The present invention relates to a supercritical carbon dioxide power generation system to which a parallel heater is applied, and more particularly, to a supercritical carbon dioxide power generation system which can improve a power generation efficiency by reducing a pressure loss of a heat exchanger by applying a parallel heater.

Internationally, there is an increasing need for efficient power generation. As the movement to reduce the generation of pollutants becomes more active, various efforts are being made to increase the production of electricity while reducing the generation of pollutants. As one of such efforts, research and development on a supercritical carbon dioxide (CO2) power generation system using supercritical carbon dioxide as a working fluid has been activated as disclosed in Korean Patent Laid-Open Publication No. 2013-0036180.

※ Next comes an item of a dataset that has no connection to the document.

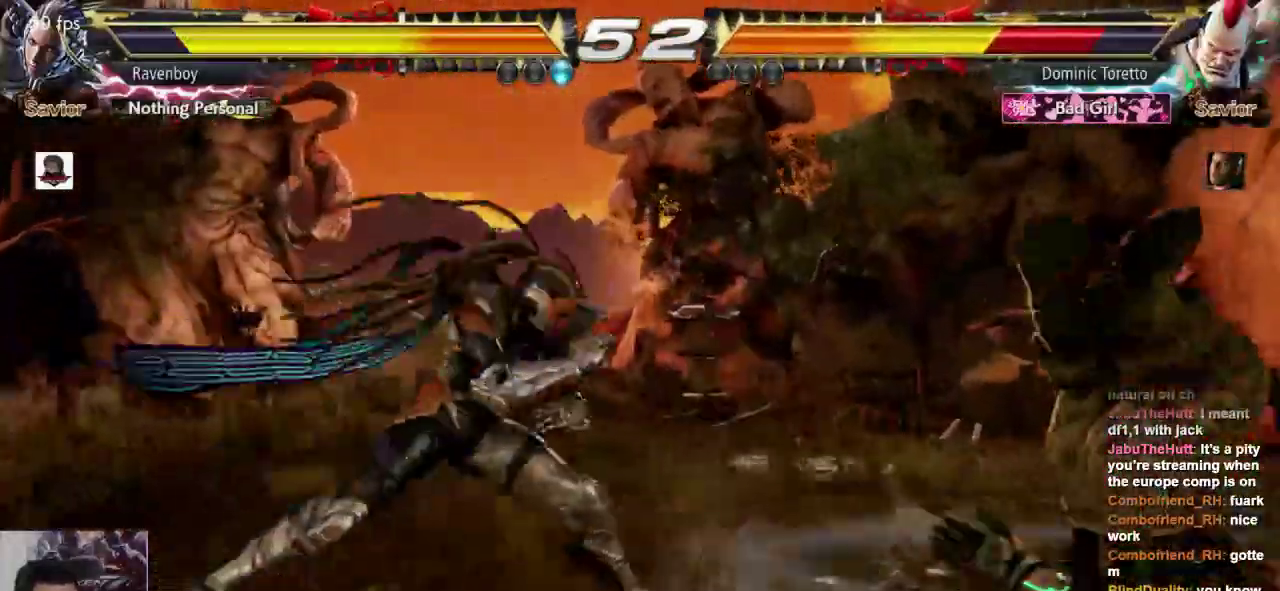
{"dt_ms": 500, "buttons": [], "left_stick": "center", "events": [[67, "left_stick", "center"], [433, "CROSS", "down"], [500, "CROSS", "up"]]}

Since supercritical carbon dioxide has a gas-like viscosity at a density similar to that of a liquid state, it can minimize the power consumption required for compression and circulation of the fluid as well as miniaturization of the apparatus. At the same time, the critical point is 31.4 degrees Celsius, 72.8 atmospheres, and the critical point is much lower than the water at 373.95 degrees Celsius and 217.7 atmospheres, which is easy to handle. The supercritical carbon dioxide power generation system has a power generation efficiency of about 45% when operated at a temperature of 550 ° C. and has an advantage of improving the generation efficiency of the steam cycle by 20% or more and reducing the turbine power.

On the other hand, in the case of coal-fired power generation, power is generated by heating water using fossil fuels such as coal to generate steam, and driving the turbine with steam. 1 is a schematic diagram showing a main part of a conventional coal thermal power generation system.

The coal-fired power generation system is a system in which the working fluid is water (phase-changed into steam according to the section) or steam. The furnace furnace combusts the fuel to generate combustion heat, and the water heated by the combustion heat is converted into steam and supplied to the steam turbine. The steam turbine is driven by steam to operate the generator to produce power. The steam passing through the steam turbine is condensed in the condenser, phase-changed into water, and then supplied to the heat exchanger in the boiler. In recent years, a method of improving power generation efficiency by producing electric power in the form of integrated power generation combining the above-described supercritical carbon dioxide power generation system with a coal thermal power generation system is also used.

As shown in FIG. 1, an integrated power generation system incorporating a conventional coal-fired power generation system or a supercritical carbon dioxide power generation system includes an economizer for heating fluid in a liquid state according to a thermodynamic state to heat water to superheated steam ), An evaporator (to heat a fluid in a saturated vapor state), and a superheater (to heat a fluid in a vapor state) are arranged in series in the boiler. Thus, the pressure loss from the fluid through all the heat exchangers to the turbine increases, which leads to a reduction in turbine work. Therefore, a method for improving the efficiency of power generation cycle by pressure loss is needed.

Korean Patent Laid-Open Publication No. 2013-0036180 (published on March 31, 2013)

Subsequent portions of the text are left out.